While the new reporting system becomes mandatory only from April 2018, the Irdai (Insurance Regulatory & Development Authority of India) has asked insurers to submit their accounts in the new format from the December quarter onwards.
It can be noted that in November, 2015, Irdai had asked the industry to converge their reporting with international financial reporting standard (IFRS). Following this, the Corporate Affairs Ministry asked Irdai to prepare a roadmap for Ind-AS adoption from April, 2018.
After this, to ensure smooth rollout, the Irdai set up an implementation group on the issue under the chairmanship of Irdai member V R Iyer.
Sai Venkateshwaran of KPMG India said before forcing the rollout, the ministry and regulator should to work together and take into account the recommendations of the implementation group and make suitable amendments to the regulations or even Ind-As standards.
The areas that need special attention are the impact on solvency, determination of free reserves, measurement of investment property, he said.
On the other hand, insurers claim they are fully prepared for the rollout of the new accounting standards despite these issues.
“We are fully prepared for implementation of new accounting standards, but still there are a few areas requiring clarification. Yet we are confident that Irdai would provide necessary support to ensure smooth implementation,” New India Assurance chairman G Srinivasan told PTI.

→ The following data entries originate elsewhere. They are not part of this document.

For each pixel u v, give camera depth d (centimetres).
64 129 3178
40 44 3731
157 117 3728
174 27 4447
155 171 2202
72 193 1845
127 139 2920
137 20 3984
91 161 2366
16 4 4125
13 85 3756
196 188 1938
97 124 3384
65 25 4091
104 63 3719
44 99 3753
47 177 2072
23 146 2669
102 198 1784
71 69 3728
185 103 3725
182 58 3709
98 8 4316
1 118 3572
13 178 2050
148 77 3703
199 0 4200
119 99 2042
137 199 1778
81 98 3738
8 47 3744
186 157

“Fair value accounting could create volatility for a company if it has large exposure to equities. We hope to get some time and special dispensation from the regulator to tide over this matter,” he added.
Srinivasan also pointed out that there is no clarity on taxation as yet and he hopes that insurers will not be made to pay tax on unrealised profit.
Private sector SBI Life, currently preparing for an IPO, has internally formed a committee for the implementation of the new accounting norms.
“We have set up an internal committee under the CFO, with the chief actuary and head of risks as members, for implementation of Ind-AS,” chief executive Arijit Basu said.
He, however, maintained that sending of financial report on a trial basis will happen only by March.
Basu said he does not see the Ind-AS implementation hitting the balance sheet and said his company is already following prudential risk management norms with better mortality, low expense ratio and good pricing norms.
Non-life player SBI General has also formed a committee internally for this.
“We have appointed an external consultant to manage the implementation project and effective transition from the current accounting practice,” its SVP and CFO Rikhil Shah said, adding, “fair valuation of investments will increase the balance sheet size.”
Major impact of Ind-AS on the balance sheet of a non- life insurer will be on its investment portfolios, he said.
According to Saha, the option and the decision with respect to valuation of investment will depend on how the business is managed and cash flows will be factored in.
“After a preliminary assessment, we feel that fair valuation of investments will increase the balance sheet size,” he said.